En el centro de Coney Island, una aldea de pequeños hoteles y posadas ofrecía alojamiento para las familias respetables que venían a disfrutar durante una o dos semanas de la calma y del aire del mar. Aunque eran varias las personas famosas que habían estado, como Herman Melville, Jenny Lind y Sam Houston, la alta sociedad no se había enseñoreado aún del lugar, que conservaba un discreto encanto. Cuando alguien descubría Coney Island, solía volver. La media docena de familias que se hospedaban en la posada donde se encontraban Gretchen y Mary iban allí todos los años.
Antes de salir a pasear, habían tomado un copioso desayuno compuesto de huevos, tortas y salchichas en el porche que bordeaba el establecimiento.
La punta occidental de la isla era el único sitio de Coney Island donde comenzaba a despuntar la vulgaridad. Unos años atrás, un par de avispados señores habían decidido abrir un pequeño pabellón allí para ofrecer refrescos y diversión a las personas que llegaban en el transbordador. Para entonces, en verano el local se llenaba de una serie de tahúres, timadores e indeseables de toda suerte. Los clientes del hotel hacían como si no existiera y, de hecho, desde la aldea no se oía ni se veía nada. Gretchen y Mary se entretuvieron, no obstante, durante más de media hora mirando a los hombres que vendían caramelos o a los trileros.
Después, dieron un rodeo por el lado interior de la isla para llegar al camino de conchas.
Visto desde el East River, por aquella época se apreciaba ya una gran actividad en Brooklyn. Junto al mar había los astilleros, los almacenes y las fábricas, y, en Brooklyn Heights, se había desarrollado una zona residencial. Cuando los chaquetas rojas habían acampado allí en 1775, Brooklyn contaba con menos de dos mil habitantes. Para entonces, el número había ascendido a cien mil y hasta se hablaba incluso de acondicionar un elegante espacio público, que se llamaría Prospect Park, en la zona alta. No obstante, detrás de los Heights, se llegaba a una gran extensión de campo abierto, de unos veinte kilómetros de largo, salpicado de pueblos y aldeas fundadas por los holandeses que apenas habían cambiado desde el siglo XVIII.

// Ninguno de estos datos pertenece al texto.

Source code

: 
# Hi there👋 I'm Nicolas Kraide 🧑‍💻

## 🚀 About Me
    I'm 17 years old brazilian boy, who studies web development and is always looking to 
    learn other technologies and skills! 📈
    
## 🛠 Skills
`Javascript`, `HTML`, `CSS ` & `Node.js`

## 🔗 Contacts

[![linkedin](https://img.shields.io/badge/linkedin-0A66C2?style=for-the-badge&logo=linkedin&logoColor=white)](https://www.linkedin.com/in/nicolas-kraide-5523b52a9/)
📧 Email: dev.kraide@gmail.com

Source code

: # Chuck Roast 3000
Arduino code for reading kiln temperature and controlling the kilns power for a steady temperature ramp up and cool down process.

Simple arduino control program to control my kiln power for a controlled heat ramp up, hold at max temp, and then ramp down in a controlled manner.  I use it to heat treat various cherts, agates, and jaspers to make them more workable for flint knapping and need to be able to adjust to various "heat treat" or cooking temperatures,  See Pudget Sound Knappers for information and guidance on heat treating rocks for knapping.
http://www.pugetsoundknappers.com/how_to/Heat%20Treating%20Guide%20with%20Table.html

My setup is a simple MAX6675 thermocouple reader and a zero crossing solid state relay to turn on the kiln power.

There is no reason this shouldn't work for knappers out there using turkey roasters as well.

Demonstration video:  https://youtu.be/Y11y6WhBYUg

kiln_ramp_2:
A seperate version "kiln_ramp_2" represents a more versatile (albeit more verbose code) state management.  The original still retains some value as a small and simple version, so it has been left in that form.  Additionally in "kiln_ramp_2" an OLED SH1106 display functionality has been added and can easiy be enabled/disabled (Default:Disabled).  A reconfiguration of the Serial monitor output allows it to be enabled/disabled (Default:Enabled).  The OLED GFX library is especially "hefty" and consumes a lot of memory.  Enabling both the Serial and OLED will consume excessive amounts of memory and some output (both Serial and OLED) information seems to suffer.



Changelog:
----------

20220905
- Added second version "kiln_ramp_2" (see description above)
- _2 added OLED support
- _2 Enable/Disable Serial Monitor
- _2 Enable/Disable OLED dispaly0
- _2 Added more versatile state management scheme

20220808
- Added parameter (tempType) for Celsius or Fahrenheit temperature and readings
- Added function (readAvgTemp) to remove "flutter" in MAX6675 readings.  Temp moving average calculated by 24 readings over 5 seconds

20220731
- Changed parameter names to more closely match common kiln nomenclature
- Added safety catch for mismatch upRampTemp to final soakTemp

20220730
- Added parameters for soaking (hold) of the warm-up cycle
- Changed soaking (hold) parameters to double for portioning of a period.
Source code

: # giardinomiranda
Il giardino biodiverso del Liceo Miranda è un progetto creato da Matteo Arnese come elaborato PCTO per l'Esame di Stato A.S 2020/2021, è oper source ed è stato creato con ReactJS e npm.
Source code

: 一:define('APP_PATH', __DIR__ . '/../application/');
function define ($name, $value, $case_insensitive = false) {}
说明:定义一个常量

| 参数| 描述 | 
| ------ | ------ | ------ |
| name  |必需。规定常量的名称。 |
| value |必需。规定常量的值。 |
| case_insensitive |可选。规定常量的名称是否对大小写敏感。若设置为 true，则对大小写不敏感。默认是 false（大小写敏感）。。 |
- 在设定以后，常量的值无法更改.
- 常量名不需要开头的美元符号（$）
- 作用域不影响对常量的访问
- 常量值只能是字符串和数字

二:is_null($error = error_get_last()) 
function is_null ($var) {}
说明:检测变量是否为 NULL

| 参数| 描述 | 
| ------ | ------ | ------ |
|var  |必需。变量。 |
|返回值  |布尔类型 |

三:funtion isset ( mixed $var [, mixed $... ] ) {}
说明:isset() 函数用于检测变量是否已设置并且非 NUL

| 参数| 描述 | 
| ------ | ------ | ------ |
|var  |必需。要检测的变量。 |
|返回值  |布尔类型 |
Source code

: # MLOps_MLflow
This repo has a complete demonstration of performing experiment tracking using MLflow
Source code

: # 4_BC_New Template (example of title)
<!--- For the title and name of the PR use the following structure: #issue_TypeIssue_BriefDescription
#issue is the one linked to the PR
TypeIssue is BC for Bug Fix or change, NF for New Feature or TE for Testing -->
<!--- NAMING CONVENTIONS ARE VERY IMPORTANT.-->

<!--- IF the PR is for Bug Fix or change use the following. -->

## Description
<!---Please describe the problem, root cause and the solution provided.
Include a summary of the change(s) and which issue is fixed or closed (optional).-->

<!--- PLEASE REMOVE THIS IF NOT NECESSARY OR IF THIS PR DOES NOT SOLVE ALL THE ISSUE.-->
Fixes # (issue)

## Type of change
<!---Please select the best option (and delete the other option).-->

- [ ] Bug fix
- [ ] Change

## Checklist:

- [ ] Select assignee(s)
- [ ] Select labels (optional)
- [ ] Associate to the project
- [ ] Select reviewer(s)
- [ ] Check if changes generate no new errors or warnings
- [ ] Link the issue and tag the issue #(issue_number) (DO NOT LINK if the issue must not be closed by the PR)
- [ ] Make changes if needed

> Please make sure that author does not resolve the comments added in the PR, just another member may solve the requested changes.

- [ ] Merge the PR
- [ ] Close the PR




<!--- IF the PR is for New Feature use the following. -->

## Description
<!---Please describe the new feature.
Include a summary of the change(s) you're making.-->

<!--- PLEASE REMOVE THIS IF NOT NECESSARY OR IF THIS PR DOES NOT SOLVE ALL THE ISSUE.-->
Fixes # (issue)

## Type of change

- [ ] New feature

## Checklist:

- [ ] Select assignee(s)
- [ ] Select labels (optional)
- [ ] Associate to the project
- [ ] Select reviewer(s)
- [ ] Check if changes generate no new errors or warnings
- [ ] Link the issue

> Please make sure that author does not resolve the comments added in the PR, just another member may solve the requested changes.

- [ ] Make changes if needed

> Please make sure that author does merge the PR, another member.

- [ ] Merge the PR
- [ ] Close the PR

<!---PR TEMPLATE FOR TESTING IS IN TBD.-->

«Es como si estuviéramos en otro mundo», pensaba Mary al contemplar las largas franjas de dunas, pantanos y terrenos de cultivo azotados por el viento que se prolongaban más allá de la invisible ciudad.
A continuación, volvieron al lado del océano, donde estuvieron paseando por la gran playa de Brighton y aspirando el aire del mar durante más de una hora. Cuando regresaron a la posada, pasadas las doce, estaban hambrientas.
—No comas mucho —aconsejó Gretchen—, porque si no te va a dar sueño.